Neuroimaging can help in diagnosis and staging of MBD. In the acute phase, related to cellular damage and cytotoxic edema, MRI lesions are located across the corpus callosum (body and genu, then splenium), hypointense in T1 and hyperintense in T2 sequences, with restricted diffusion in DWI without a mass effect and rarely they may have contrast enhancement. Occasionally, similar lesions can involve other areas, such as anterior and posterior commissures, brachium pontis [8], optic chiasm, putamen [9], and frontal cortex [1,10]. In the chronic phase, because of the progression of demyelinating process, it possible to observe necrotic and cystic areas, haemosiderin stores, atrophy of corpus callosum [11,12].

Each imaging profile has been associated with a given clinical and prognostic evolution. A partial lesion of corpus callosum would imply a chronic disease, with variable cognitive recovery, and a survival in the order of years.

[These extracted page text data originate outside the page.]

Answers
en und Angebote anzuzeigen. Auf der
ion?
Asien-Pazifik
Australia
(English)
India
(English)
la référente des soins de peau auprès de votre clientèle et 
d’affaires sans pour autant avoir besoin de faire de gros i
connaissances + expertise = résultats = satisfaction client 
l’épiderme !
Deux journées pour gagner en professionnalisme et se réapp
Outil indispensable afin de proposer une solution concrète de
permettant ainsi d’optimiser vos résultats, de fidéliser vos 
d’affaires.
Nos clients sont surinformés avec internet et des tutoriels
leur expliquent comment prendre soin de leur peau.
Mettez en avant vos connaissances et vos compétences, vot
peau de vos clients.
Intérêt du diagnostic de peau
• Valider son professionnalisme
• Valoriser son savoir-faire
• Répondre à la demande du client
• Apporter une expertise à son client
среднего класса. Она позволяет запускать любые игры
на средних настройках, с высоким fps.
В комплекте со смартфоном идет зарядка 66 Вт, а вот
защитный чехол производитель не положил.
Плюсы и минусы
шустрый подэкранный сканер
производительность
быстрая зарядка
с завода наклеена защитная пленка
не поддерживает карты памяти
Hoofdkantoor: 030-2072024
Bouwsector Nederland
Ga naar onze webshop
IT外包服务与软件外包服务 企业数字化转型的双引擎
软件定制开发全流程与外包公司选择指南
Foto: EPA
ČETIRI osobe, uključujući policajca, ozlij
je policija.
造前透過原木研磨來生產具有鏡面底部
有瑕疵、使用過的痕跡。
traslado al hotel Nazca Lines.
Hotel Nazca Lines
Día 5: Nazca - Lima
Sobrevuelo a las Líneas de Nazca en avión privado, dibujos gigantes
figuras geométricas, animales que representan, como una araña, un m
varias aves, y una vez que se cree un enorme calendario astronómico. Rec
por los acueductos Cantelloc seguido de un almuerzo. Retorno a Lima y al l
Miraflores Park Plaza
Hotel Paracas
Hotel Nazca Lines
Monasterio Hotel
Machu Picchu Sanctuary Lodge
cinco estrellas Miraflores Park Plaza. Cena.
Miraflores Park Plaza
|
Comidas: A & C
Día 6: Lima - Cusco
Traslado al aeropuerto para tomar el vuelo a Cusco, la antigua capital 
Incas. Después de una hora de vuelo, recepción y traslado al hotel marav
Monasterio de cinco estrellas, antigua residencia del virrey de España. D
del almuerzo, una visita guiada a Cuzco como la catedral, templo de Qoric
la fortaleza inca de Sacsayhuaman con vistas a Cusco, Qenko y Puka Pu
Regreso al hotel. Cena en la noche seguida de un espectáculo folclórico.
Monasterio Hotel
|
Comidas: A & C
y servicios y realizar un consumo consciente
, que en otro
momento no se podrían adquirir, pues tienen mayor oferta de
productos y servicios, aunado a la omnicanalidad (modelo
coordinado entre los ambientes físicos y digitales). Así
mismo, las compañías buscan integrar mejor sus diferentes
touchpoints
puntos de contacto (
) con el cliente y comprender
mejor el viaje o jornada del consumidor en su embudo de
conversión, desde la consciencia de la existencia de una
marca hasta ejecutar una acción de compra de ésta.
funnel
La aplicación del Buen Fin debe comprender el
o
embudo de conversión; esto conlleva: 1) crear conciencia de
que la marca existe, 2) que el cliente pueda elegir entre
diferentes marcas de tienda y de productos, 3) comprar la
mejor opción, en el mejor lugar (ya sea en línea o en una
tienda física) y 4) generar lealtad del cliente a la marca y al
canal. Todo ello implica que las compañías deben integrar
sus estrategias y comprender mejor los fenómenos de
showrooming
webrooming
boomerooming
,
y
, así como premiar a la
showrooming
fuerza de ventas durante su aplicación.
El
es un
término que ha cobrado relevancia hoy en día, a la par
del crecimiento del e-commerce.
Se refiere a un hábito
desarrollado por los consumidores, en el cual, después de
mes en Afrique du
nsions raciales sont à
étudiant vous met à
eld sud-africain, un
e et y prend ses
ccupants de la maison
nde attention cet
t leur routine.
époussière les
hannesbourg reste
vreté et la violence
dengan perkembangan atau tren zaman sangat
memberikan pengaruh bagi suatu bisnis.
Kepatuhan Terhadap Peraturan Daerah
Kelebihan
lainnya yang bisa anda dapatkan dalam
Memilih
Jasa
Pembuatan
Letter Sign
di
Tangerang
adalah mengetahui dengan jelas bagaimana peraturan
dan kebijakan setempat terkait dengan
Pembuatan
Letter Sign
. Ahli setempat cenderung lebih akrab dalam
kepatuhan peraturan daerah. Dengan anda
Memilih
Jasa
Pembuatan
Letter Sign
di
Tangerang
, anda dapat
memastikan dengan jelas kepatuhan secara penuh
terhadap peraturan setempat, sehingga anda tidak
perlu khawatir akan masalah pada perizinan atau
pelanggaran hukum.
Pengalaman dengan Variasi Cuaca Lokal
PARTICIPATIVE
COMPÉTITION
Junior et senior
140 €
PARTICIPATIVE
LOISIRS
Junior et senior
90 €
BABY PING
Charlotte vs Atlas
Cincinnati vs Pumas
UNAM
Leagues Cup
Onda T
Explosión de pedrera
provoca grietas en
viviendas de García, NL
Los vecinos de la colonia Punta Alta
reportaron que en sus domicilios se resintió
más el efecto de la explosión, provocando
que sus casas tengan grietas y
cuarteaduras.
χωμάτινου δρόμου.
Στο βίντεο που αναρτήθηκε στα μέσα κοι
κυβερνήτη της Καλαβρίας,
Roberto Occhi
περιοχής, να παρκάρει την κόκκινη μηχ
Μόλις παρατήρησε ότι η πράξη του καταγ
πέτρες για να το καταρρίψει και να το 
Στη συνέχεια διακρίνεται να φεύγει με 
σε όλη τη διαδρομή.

A complete injury to the corpus callosum, together with extracallosal lesions, would rather imply an aggressive course, with poor outcome [1].

Cortical lesions, uncommon in MBD, are usually associated with complete involvement of corpus callosum. Few reports of partial damage to the corpus callosum and associated cortical lesions with good outcome are described [13-15].

In our patient an early MRI showed a partial involvement of the corpus callosum, described as favorable sign, and cortical lesions, related to severe disease and poor outcome. We hypothesize that a prompt therapy can be efficient to stop the demyelinating process and, subsequently, the disease progression.

MRI imaging, alone, albeit very useful in the diagnostic process, cannot be considerate an infallible predictor of outcome; it need to be evaluate with the type of onset and the clinical course.